Colorado Witnesses Share Experiences with Recent Wildfires, Mitigation Efforts
Colorado U.S. Senator Michael Bennet, Chairman of the U.S. Senate Subcommittee on Conservation, Forestry and Natural Resources, today chaired a hearing on the connection between Washington’s shortsighted budgets and an increased risk for more frequent and larger wildfires across the country.
Bennet used the hearing to focus on the budgeting and policy decisions that guide the U.S. Forest Service’s work to mitigate and suppress wildfires.
The hearing, entitled “Shortchanging our Forests: How Tight Budgets and Management Decisions Can Increase the Risk of Wildfire,” brought attention to shrinking budgets for mitigation efforts that studies have shown can reduce the future costs associated with catastrophic wildfires. According to the Congressional Budget Office, every $1 in wildfire mitigation funding saves $5 in future disaster losses.
“Getting ourselves out of this vicious cycle will be no easy task.
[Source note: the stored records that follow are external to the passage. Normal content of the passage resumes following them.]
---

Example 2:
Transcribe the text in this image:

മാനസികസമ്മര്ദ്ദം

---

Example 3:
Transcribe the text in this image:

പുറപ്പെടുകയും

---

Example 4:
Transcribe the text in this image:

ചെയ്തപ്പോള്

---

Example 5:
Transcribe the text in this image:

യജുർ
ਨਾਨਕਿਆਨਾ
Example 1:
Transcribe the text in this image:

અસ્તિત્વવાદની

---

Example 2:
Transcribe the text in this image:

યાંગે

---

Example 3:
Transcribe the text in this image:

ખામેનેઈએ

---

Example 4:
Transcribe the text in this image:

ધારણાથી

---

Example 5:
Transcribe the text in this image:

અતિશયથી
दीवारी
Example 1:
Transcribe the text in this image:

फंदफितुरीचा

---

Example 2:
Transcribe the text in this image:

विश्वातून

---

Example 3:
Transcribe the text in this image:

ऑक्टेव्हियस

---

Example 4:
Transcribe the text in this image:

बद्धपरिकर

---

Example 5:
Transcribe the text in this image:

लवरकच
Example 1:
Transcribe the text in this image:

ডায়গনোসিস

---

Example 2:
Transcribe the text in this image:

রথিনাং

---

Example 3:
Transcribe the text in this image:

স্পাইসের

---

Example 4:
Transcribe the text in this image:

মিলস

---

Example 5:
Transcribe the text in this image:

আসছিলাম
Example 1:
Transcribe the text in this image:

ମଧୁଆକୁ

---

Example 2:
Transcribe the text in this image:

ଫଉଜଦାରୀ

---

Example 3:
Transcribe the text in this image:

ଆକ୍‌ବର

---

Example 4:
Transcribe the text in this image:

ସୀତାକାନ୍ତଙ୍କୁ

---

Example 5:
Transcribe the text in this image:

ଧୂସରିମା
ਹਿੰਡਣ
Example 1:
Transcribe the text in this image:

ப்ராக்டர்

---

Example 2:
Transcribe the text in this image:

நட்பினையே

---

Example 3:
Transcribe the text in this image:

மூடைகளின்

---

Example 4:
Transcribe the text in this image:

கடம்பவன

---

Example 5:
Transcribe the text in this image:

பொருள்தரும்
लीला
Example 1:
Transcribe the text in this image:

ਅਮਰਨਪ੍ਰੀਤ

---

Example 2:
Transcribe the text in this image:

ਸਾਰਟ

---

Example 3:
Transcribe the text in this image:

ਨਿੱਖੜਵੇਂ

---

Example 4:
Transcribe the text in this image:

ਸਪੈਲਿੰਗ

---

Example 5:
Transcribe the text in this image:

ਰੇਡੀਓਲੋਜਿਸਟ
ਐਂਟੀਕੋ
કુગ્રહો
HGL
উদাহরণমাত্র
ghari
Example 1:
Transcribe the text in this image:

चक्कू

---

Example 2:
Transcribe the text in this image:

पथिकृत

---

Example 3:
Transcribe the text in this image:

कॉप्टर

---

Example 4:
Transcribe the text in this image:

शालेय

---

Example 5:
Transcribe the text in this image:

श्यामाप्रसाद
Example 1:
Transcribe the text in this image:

But catastrophic wildfire is literally an issue of life or death for many people in Colorado,” Bennet said in his opening statement. “We are doing them, and the country, a great disservice by not tackling this problem.”
“It is my hope that today’s hearing will help us consider innovative ideas to put us back on surer footing – a saner approach that dedicates the Congress and the agencies to putting in the work on the front end, before the fires do their damage,” Bennet added.
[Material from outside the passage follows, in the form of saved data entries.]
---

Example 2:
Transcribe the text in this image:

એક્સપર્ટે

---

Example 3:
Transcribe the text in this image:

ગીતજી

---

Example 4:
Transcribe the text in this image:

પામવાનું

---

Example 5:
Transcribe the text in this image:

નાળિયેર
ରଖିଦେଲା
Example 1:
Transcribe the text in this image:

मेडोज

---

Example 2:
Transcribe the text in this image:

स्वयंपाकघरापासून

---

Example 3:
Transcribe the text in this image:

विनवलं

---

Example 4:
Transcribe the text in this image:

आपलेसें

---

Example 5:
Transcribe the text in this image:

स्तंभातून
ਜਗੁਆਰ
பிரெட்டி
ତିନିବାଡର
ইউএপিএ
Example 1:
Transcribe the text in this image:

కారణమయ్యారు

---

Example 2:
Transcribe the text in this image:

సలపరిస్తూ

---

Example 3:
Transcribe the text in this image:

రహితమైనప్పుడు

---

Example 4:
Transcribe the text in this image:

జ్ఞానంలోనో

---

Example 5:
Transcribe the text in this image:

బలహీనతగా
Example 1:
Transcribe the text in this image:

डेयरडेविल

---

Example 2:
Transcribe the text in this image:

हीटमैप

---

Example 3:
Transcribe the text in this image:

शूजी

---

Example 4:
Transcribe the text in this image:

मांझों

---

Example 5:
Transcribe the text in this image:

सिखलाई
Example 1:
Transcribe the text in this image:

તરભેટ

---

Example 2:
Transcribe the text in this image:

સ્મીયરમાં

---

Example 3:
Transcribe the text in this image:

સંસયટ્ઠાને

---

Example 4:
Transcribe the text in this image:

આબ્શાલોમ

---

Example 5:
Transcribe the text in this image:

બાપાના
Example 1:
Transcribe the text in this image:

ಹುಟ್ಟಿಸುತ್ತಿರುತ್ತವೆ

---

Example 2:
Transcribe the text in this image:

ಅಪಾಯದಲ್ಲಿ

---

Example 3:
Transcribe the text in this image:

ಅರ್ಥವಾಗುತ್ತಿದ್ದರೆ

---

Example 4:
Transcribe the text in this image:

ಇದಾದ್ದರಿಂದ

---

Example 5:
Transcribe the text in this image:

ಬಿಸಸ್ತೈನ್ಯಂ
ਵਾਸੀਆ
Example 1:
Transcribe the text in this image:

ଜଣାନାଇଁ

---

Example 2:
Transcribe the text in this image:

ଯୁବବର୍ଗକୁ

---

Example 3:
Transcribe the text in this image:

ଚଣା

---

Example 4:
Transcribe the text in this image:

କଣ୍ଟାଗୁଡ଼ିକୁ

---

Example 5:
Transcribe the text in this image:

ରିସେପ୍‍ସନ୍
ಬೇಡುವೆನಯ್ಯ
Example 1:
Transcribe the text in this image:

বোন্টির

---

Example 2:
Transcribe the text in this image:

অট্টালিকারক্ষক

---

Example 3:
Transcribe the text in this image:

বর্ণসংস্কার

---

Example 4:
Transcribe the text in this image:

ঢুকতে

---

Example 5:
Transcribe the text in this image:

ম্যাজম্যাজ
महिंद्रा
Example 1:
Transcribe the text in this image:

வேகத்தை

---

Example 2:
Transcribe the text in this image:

The hearing featured testimony from Davey Pitcher, president and CEO of Wolf Creek Ski Area in Pagosa Springs, and Sallie Clark, El Paso County Commissioner and Second Vice President of the National Association of Counties (NACo), among others. Jim Hubbard, the Deputy Chief of the U.S. Forest Service and former Colorado State Forester between 1984 and 2004, also testified.
“Another wildfire in southern Colorado is inevitable if conditions remain the same,” Pitcher said in his testimony. “When looking at the millions of acres of dead trees, we should resist simply seeing a chainsaw. Public outreach, timber sales, fuel reduction, controlled burns, and energy design should be used in conjunction to create an economically and environmentally sound forest health prescription that protects asset values on Wolf Creek Pass.”
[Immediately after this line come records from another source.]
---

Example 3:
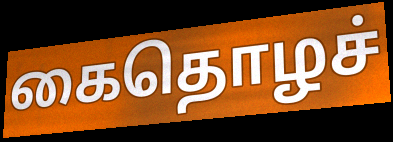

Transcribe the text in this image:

கைதொழச்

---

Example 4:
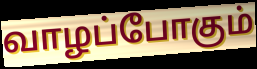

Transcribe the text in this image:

வாழப்போகும்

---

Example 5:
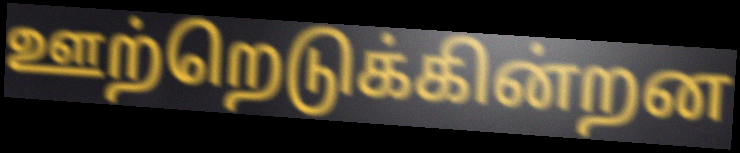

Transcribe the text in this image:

ஊற்றெடுக்கின்றன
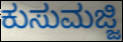
ಕುಸುಮಜ್ಜಿ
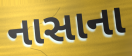
નાસાના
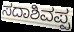
ಸದಾಶಿವಪ್ಪ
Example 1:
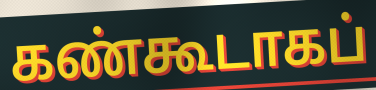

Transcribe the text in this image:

கண்கூடாகப்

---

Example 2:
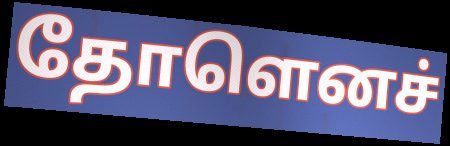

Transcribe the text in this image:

தோளெனச்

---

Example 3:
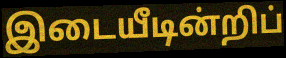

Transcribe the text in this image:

இடையீடின்றிப்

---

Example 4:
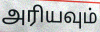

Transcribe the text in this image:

அரியவும்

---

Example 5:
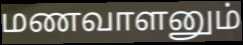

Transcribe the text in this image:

மணவாளனும்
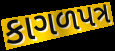
કાગળપત્ર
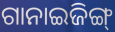
ଗାନାଇଜିଙ୍ଗ୍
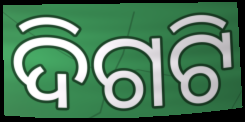
ଦିଗଟି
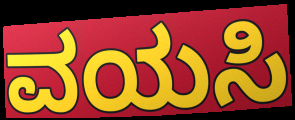
ವಯಸಿ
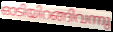
ഓടിയിറങ്ങിവന്നു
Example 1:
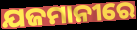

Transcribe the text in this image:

ଯଜମାନୀରେ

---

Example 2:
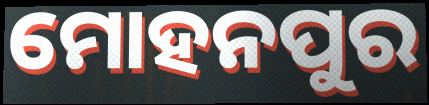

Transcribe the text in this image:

ମୋହନପୁର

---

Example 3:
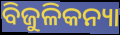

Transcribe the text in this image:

ବିଜୁଳିକନ୍ୟା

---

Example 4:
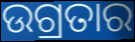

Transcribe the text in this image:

ଉଗ୍ରତାର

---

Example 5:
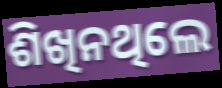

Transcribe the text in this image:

ଶିଖିନଥିଲେ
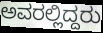
ಅವರಲ್ಲಿದ್ದರು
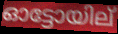
ഓട്ടോയില്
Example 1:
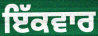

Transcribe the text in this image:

ਇੱਕਵਾਰ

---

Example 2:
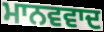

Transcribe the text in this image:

ਮਾਨਵਵਾਦ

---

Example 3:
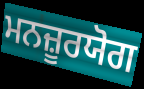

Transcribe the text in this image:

ਮਨਜ਼ੂਰਯੋਗ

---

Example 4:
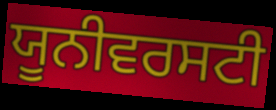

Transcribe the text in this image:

ਯੂਨੀਵਰਸਟੀ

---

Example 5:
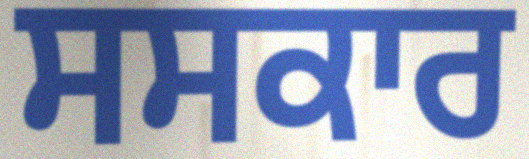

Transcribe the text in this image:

ਸਸਕਾਰ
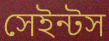
সেইন্টস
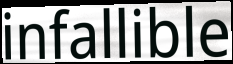
infallible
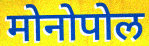
मोनोपोल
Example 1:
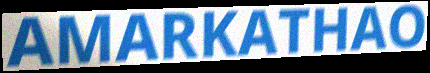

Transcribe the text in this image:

AMARKATHAO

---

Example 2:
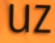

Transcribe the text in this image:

uz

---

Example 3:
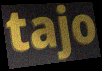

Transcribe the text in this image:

tajo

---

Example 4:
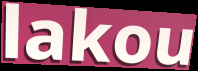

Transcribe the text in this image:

lakou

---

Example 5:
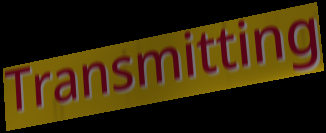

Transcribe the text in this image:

Transmitting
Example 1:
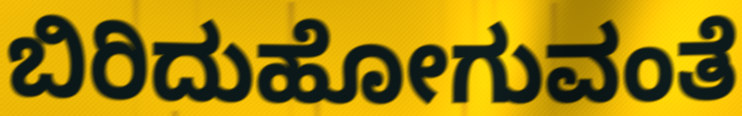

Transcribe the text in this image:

ಬಿರಿದುಹೋಗುವಂತೆ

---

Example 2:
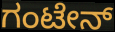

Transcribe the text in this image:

ಗಂಟೇನ್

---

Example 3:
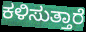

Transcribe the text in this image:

ಕಳಿಸುತ್ತಾರೆ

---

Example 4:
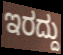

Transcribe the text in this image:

ಇರದ್ದು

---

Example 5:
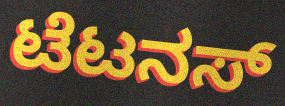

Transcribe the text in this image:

ಟೆಟನಸ್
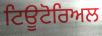
ਟਿਊਟੋਰਿਅਲ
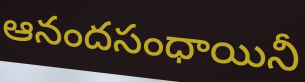
ఆనందసంధాయినీ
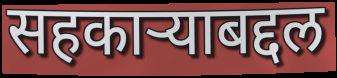
सहकाऱ्याबद्दल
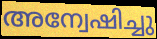
അന്വേഷിച്ചു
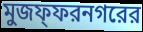
মুজফ্ফরনগরের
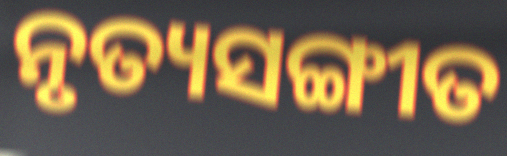
ନୃତ୍ୟସଙ୍ଗୀତ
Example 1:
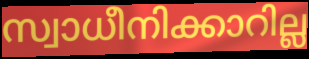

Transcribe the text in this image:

സ്വാധീനിക്കാറില്ല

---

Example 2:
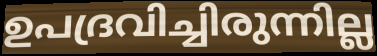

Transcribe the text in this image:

ഉപദ്രവിച്ചിരുന്നില്ല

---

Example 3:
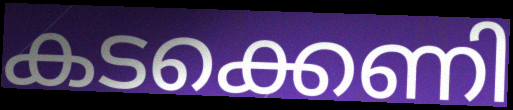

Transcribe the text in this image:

കടക്കെണി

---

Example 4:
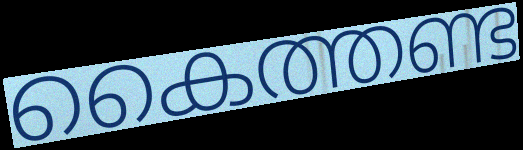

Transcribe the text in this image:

കൈത്തണ്ട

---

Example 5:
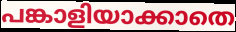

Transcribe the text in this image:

പങ്കാളിയാക്കാതെ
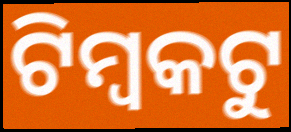
ଟିମ୍ବକଟୁ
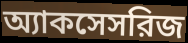
অ্যাকসেসরিজ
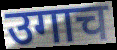
उगाच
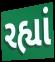
રહ્યાં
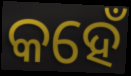
କହେଁ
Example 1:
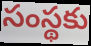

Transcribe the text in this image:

సంస్థకు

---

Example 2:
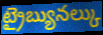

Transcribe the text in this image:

ట్రైబ్యునల్కు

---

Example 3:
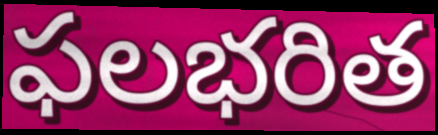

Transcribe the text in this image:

ఫలభరిత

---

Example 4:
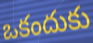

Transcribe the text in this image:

ఒకందుకు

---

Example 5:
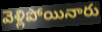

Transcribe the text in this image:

వెళ్లిపోయినారు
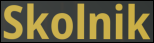
Skolnik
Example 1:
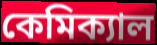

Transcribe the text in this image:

কেমিক্যাল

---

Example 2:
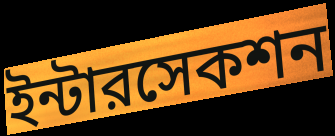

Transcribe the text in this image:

ইন্টারসেকশন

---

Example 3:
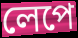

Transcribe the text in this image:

লেপে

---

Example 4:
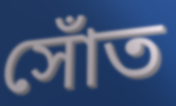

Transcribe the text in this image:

সোঁত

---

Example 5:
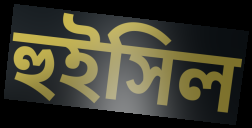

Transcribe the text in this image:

হুইসিল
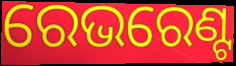
ରେଭରେଣ୍ଟ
“The Waldo Canyon Fire was a stark reminder of the need to be proactive in our efforts to protect our citizens, property, and resources,” Commissioner Clark said at the hearing. “We understand that no single effort is perfect, and we cannot end the threat of destructive wildfires. But it is important that we recognize and establish a framework for state, local and federal government agencies and the private sector, to work together to identify and manage our forests in a responsible way and to implement policies that provide the ability to get the job done.”
Bennet has been a strong advocate for wildfire mitigation efforts. In August, he introduced a bipartisan, deficit-neutral bill that would award competitive grants to states for priority wildfire mitigation and preparedness projects on federal, state, and private land. He was also successful in securing two key provisions in the Senate version of the 2013 Farm Bill that would improve forest health and reduce the risk of wildfires: his National Forest and Insect Disease Act, which would prioritize the treatment of national forest land that is suffering from insect epidemics, and his Permanent Stewardship Contracting Reauthorization Act, which would permanently reauthorize stewardship contracting, an important tool that allows the USFS to partner with private businesses and individuals to help thin trees and reduce fuel loads.
Bennet also led members of the Colorado delegation in successfully urging President Obama to designate the Black Forest and Royal Gorge Fires as major disasters. He was also instrumental in securing Emergency Watershed Protection funds for areas affected by last year's High Park and Waldo Canyon fires.